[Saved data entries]

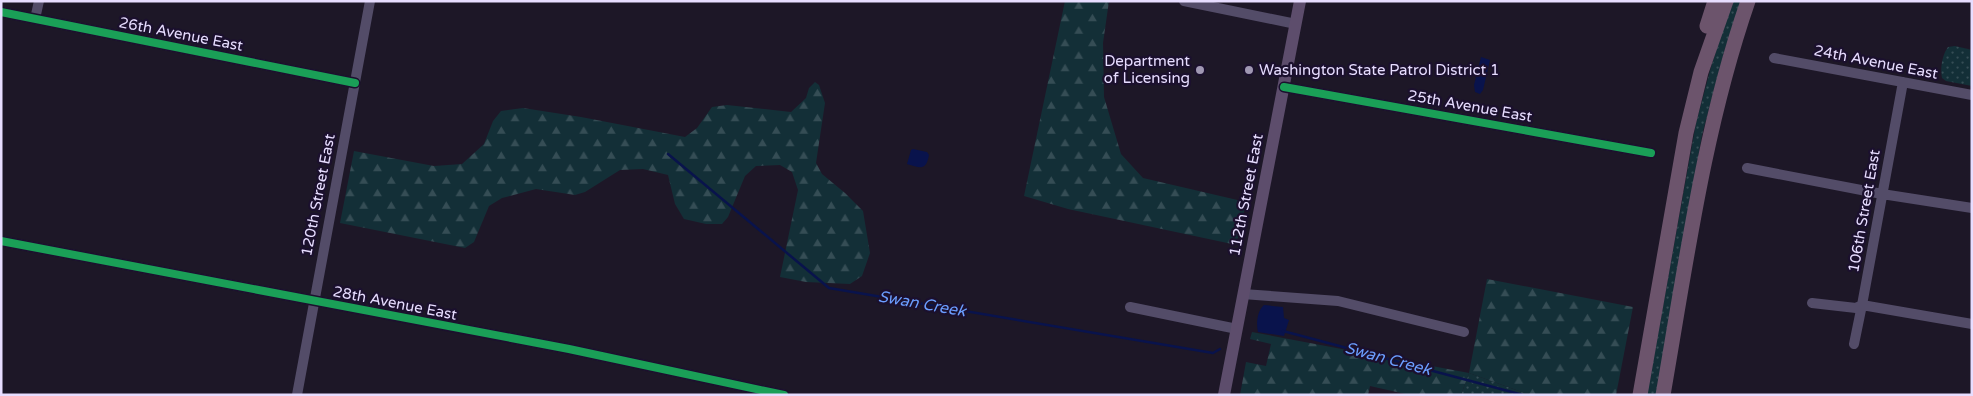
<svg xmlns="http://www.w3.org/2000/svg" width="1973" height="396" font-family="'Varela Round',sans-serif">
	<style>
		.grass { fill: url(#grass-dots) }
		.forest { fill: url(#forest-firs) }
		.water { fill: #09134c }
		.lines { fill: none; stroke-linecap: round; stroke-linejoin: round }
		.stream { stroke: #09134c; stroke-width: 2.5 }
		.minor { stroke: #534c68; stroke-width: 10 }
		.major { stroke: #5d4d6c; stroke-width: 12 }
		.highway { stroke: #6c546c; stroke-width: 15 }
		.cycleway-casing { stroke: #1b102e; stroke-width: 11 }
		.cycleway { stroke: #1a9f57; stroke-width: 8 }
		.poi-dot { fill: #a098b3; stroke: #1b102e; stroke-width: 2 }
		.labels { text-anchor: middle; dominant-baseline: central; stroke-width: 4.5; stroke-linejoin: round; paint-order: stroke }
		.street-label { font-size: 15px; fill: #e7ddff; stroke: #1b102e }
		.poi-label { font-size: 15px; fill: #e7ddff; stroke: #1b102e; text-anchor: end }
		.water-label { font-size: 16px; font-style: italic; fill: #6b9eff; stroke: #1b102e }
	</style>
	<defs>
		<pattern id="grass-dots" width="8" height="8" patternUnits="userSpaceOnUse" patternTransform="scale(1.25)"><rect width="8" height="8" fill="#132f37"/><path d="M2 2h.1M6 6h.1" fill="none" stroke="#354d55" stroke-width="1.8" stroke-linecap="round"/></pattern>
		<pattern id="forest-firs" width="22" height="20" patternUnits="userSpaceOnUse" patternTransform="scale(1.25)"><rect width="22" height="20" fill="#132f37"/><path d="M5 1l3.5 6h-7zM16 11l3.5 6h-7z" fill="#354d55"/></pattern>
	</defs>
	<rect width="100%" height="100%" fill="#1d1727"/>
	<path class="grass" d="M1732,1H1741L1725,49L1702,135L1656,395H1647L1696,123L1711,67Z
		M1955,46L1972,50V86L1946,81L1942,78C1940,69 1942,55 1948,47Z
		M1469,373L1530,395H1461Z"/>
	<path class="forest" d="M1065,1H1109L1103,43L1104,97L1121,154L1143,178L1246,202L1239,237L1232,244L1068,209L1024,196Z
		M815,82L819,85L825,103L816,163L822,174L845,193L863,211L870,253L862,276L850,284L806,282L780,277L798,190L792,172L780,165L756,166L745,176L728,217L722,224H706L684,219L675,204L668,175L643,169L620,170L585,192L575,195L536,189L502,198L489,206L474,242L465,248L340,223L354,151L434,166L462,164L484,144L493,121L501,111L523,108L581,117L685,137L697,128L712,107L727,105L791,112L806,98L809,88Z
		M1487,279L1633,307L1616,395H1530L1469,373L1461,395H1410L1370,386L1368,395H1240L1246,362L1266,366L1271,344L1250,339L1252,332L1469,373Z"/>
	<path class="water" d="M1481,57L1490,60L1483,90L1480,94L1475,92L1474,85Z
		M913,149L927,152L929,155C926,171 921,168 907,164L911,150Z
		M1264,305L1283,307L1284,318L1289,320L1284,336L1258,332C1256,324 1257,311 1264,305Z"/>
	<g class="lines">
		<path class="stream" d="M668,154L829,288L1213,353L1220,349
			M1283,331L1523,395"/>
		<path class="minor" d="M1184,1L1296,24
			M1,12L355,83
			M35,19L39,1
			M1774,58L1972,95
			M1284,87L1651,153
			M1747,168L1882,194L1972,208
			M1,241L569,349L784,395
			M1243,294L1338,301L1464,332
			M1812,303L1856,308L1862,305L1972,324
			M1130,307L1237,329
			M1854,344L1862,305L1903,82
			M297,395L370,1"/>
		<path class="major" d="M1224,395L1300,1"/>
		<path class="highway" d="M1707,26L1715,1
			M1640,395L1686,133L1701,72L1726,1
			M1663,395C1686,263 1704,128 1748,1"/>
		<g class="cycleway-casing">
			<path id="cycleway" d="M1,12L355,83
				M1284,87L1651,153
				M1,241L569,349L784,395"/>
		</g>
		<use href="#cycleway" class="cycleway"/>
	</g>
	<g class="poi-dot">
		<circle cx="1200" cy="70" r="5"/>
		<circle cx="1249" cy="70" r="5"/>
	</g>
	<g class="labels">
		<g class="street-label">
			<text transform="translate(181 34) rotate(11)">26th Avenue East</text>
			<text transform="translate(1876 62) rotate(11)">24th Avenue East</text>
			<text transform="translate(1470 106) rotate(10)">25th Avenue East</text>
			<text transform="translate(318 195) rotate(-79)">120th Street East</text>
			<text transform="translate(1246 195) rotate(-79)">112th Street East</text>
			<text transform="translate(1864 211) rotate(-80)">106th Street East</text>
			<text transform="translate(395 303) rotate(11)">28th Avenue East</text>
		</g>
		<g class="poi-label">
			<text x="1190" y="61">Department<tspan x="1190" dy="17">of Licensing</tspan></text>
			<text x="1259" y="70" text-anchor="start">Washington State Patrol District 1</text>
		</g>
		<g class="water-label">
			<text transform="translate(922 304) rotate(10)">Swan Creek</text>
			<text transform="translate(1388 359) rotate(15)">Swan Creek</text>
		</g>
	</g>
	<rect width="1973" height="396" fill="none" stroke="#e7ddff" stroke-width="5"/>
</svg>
---
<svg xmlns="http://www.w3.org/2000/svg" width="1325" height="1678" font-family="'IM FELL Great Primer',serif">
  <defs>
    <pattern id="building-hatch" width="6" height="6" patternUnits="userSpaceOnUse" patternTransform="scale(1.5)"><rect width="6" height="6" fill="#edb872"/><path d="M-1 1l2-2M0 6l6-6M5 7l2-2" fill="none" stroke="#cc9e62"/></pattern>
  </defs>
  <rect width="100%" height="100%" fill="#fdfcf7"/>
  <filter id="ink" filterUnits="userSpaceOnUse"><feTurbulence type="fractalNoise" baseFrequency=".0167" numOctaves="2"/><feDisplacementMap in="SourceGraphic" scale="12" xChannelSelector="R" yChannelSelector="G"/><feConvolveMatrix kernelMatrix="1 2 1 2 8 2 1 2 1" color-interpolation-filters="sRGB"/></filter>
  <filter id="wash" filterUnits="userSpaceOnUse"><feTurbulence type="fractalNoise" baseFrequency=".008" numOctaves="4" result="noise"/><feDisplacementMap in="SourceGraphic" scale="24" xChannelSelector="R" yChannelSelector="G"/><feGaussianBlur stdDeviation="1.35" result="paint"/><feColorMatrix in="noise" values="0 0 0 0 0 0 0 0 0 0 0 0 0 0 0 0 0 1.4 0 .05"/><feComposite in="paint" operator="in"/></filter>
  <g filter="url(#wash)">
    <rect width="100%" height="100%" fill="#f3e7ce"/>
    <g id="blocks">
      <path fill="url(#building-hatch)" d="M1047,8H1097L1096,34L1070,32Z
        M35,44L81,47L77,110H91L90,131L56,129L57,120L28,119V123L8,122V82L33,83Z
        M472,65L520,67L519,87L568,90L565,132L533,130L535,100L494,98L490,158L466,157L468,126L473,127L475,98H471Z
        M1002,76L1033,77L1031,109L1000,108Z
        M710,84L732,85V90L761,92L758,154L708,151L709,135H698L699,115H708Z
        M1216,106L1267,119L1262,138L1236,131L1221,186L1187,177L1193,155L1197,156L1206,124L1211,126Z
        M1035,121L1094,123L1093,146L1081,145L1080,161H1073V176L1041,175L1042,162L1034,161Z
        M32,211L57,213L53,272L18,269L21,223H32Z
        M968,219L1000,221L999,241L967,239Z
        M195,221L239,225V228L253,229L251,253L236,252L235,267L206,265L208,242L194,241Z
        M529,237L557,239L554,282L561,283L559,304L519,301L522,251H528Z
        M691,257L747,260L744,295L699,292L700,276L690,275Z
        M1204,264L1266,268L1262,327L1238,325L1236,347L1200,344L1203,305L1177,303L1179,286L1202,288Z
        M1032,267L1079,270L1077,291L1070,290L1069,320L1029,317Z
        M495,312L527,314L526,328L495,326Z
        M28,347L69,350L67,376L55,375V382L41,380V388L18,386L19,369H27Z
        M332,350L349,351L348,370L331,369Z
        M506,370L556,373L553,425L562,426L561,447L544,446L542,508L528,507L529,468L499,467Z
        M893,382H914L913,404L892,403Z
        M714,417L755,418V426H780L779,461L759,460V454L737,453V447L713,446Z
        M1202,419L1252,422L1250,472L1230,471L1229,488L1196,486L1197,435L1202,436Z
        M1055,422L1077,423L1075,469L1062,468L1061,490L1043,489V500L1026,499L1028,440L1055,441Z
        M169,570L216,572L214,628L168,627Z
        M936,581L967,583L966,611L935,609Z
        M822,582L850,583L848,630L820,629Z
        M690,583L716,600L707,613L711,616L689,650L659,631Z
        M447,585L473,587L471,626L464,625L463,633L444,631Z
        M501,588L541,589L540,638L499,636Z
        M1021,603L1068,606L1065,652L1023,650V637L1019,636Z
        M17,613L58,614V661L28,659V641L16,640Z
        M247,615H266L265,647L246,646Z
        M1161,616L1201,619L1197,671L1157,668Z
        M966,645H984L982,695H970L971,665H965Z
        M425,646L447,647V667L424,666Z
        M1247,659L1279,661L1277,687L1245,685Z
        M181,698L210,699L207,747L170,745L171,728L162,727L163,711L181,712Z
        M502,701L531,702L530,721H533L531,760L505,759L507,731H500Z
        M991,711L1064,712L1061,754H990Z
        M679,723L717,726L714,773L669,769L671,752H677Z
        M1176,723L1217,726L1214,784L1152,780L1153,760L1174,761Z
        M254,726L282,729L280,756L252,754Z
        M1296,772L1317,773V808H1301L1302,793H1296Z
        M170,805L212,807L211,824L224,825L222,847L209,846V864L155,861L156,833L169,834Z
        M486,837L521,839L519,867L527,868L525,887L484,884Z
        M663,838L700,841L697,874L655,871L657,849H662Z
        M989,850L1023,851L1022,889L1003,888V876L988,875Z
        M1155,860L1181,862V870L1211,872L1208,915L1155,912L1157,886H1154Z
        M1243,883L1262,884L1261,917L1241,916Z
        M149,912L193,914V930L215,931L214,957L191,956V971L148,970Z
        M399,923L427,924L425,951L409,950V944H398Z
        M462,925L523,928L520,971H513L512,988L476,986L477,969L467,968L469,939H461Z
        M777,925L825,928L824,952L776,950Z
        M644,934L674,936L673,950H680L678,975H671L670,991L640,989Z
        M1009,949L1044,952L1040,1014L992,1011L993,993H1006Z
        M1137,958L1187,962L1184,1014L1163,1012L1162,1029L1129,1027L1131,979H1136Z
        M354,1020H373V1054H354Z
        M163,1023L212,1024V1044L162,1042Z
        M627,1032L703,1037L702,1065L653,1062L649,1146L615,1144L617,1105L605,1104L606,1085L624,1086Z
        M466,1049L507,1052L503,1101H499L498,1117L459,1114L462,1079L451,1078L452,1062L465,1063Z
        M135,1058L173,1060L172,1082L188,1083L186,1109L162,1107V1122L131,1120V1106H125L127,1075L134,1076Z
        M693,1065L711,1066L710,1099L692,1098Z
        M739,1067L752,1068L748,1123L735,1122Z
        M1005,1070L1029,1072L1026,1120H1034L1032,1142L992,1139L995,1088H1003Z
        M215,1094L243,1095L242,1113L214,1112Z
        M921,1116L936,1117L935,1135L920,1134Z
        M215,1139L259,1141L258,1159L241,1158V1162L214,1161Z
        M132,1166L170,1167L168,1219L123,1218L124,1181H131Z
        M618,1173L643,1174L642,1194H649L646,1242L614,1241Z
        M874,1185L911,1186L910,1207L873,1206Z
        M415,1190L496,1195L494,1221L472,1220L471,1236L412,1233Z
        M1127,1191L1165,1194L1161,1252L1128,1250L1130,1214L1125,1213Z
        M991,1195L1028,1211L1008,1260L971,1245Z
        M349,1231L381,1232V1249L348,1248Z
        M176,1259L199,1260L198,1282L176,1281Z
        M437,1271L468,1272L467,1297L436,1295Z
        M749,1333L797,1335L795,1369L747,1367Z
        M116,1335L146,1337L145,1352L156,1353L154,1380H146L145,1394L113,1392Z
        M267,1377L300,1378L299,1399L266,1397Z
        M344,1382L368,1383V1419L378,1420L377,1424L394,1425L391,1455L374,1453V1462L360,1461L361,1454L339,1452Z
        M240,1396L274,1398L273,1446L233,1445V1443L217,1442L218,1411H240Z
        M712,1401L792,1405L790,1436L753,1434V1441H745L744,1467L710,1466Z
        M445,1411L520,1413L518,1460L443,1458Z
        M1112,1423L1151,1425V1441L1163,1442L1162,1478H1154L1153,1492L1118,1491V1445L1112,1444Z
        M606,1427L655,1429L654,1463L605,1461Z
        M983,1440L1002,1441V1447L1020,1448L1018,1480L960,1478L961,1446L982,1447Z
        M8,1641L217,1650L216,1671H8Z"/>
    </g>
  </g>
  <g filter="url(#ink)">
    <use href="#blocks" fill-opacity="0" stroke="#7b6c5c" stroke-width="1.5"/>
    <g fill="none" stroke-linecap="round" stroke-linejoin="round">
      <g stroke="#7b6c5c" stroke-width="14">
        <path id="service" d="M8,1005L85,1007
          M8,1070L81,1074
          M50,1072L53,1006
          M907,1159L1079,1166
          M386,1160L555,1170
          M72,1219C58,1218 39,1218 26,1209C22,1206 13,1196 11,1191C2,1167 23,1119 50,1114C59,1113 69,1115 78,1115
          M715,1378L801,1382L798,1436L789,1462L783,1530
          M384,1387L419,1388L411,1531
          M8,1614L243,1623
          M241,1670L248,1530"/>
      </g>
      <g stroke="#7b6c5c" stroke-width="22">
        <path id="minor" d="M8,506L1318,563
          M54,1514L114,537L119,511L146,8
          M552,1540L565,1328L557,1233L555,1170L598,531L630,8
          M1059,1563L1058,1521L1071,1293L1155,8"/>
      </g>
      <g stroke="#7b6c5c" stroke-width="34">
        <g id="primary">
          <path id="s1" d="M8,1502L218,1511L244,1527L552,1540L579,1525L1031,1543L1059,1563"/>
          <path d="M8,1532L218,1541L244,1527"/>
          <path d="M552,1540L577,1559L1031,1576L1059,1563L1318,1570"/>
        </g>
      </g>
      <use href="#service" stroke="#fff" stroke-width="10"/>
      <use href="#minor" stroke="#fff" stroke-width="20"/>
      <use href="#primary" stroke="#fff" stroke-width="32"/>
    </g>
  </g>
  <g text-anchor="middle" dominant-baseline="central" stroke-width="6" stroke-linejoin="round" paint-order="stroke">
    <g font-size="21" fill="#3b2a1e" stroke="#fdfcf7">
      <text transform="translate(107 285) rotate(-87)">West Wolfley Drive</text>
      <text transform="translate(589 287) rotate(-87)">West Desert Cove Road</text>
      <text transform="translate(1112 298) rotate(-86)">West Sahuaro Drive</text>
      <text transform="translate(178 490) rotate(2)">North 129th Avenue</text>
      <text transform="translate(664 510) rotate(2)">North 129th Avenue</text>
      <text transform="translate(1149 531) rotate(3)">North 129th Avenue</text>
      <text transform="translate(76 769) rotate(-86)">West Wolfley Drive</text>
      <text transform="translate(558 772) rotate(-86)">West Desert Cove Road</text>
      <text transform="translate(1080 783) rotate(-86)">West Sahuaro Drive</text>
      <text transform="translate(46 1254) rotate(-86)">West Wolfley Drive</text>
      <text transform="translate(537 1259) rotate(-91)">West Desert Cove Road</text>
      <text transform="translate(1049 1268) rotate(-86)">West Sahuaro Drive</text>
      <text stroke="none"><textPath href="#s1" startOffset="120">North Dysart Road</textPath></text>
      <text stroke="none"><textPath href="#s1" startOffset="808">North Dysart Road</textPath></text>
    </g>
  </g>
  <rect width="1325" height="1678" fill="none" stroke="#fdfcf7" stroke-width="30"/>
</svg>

* [REQUIRED ACTION]: The expected result is a copy of each line in the records where "baseline" appears.

* [WRITTEN SOLUTION]:
		.labels { text-anchor: middle; dominant-baseline: central; stroke-width: 4.5; stroke-linejoin: round; paint-order: stroke }
  <g text-anchor="middle" dominant-baseline="central" stroke-width="6" stroke-linejoin="round" paint-order="stroke">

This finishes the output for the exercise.